Experts: Building Preservation Good Environmentally, Culturally

A look at the Historic Y, what's become; members of the Tucson Historic Preservation Foundation discuss restoring historic buildings.

A building that was once used for exercising, housing, and classes for girls and women is now home to a collection of artistic, cultural and environmental organizations that serve a broad spectrum of the population in Southern Arizona and beyond.

The Historic Y of Tucson was designed by a female architect decades ago and completed in 1930. An expansion followed later, with a conversion to offices in the '80s.

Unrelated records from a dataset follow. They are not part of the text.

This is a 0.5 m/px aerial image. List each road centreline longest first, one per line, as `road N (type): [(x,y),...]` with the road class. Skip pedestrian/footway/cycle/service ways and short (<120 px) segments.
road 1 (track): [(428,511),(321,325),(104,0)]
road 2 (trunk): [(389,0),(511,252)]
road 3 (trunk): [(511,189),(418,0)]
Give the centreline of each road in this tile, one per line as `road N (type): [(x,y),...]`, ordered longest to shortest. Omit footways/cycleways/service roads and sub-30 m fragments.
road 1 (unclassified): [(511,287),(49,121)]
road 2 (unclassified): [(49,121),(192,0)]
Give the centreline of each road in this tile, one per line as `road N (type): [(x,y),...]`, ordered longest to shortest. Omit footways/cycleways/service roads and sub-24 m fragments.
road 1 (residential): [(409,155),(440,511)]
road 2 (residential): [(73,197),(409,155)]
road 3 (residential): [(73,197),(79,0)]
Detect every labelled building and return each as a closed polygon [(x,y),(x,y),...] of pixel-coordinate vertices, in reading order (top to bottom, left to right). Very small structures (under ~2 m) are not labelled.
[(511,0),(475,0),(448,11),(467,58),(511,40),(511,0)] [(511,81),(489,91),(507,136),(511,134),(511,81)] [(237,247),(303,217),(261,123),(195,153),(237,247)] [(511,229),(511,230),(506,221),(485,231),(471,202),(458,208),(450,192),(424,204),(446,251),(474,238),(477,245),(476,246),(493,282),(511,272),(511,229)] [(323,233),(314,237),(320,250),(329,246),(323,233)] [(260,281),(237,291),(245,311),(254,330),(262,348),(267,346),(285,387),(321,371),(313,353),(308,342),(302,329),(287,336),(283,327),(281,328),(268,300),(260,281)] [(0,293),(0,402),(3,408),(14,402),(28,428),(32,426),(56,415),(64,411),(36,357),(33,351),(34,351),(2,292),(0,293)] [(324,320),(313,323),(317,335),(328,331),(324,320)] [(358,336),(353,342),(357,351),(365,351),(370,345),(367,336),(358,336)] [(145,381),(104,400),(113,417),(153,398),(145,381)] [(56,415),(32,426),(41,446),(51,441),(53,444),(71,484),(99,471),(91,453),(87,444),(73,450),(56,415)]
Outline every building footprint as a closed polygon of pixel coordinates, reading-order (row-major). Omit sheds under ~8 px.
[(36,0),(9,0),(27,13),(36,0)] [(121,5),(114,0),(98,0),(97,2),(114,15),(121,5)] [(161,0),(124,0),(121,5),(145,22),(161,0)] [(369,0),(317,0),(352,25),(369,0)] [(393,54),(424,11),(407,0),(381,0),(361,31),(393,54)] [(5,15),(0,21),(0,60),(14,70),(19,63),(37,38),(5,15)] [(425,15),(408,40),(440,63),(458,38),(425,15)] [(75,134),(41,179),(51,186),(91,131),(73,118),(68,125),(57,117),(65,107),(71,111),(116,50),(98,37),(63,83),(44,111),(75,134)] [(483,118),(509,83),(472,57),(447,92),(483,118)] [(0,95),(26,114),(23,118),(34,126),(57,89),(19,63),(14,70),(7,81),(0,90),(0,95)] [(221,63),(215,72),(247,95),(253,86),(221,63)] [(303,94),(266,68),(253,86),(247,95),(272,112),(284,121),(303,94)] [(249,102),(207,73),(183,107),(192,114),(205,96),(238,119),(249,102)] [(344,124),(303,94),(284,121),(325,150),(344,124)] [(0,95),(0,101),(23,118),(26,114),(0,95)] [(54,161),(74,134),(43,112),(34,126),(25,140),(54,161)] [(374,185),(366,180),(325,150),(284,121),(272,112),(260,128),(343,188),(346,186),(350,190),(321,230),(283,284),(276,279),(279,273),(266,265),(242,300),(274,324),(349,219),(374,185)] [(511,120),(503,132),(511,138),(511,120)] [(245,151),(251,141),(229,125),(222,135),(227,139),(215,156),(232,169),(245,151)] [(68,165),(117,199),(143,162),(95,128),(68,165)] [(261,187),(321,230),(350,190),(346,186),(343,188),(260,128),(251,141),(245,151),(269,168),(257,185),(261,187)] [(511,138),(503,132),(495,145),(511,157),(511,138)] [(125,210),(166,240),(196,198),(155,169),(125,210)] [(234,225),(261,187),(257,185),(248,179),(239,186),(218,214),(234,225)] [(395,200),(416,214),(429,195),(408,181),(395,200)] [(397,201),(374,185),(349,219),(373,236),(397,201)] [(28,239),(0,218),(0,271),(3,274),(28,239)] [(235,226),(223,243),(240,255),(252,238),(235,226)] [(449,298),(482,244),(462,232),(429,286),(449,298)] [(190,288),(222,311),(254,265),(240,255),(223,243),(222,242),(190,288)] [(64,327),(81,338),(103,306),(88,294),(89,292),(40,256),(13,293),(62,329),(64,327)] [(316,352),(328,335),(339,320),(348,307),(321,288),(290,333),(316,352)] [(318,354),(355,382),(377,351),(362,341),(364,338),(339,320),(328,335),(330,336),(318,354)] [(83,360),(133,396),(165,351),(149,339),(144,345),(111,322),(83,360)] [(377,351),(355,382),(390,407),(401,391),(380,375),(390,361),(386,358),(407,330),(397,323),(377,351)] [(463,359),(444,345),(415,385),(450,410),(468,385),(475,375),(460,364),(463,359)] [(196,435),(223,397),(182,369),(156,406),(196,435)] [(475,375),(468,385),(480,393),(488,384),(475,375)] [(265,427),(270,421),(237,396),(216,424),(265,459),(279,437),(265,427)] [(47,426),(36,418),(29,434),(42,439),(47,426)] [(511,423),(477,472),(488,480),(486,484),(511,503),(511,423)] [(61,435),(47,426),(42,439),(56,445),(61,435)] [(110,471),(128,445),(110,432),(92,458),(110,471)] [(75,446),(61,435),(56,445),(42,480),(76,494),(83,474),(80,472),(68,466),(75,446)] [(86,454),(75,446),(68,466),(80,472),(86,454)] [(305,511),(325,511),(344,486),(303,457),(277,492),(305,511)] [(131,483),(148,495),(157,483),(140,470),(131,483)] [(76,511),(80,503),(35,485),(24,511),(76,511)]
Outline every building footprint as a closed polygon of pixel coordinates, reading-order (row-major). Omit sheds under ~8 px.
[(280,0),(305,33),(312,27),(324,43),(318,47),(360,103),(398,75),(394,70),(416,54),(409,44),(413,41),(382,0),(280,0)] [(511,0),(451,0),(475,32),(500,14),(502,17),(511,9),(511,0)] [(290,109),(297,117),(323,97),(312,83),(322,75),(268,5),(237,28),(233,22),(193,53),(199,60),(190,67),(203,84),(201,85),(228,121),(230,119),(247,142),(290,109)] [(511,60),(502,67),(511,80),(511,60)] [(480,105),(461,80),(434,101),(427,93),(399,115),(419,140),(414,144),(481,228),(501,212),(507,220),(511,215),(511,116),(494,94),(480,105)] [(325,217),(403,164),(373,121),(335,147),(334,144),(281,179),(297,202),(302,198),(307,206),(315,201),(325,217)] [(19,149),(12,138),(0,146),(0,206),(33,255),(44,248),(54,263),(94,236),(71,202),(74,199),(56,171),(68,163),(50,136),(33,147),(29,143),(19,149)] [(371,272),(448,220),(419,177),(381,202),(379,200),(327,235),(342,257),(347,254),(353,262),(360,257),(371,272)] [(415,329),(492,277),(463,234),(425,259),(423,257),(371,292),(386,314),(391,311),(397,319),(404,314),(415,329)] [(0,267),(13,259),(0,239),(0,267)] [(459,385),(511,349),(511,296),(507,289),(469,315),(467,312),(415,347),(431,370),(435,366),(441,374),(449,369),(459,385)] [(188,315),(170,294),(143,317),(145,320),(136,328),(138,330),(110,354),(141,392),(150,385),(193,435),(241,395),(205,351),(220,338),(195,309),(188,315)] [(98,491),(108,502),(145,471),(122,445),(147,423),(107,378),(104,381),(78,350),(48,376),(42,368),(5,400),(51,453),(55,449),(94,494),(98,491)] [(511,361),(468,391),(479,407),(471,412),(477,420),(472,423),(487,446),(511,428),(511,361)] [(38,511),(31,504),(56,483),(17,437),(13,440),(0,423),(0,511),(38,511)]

Now, the historic building north of downtown Tucson houses a plethora of organizations to include theater and dance, environmental groups and even U.S. Rep. Raul Grijalva's office in Tucson.

More with Kegan Tom and Shawn Burke

Shawn Burke, the owner of the Historic Y, is himself an architect who sees the value in preserving these type older structures.

And fellow architect Kegan Tom agreed.

She works for her family's business, but she's also a board member of the Tucson Historic Preservation Foundation, which works to preserve many of the Old Pueblo's unique construction projects.

"I really feel that it's important to save historic buildings in our town," Tom said. "They bring a lot of culture, they bring economic development and they're really something that you can't bring back once they are taken down."

More on discussion with Demion Clinco

Demion Clinco, president of the foundation's board, said the environmental benefits include saving tangible resources, such as wood and glass, and reducing the energy that it takes to knock down a building and bring in all the new materials that would be required to begin from scratch.

"In most cases if you adaptively reuse and save a building, you're looking at a 10-to-80-year energy savings over building something new because of the energy that would be lost versus trying to adaptively retrofit it," he said.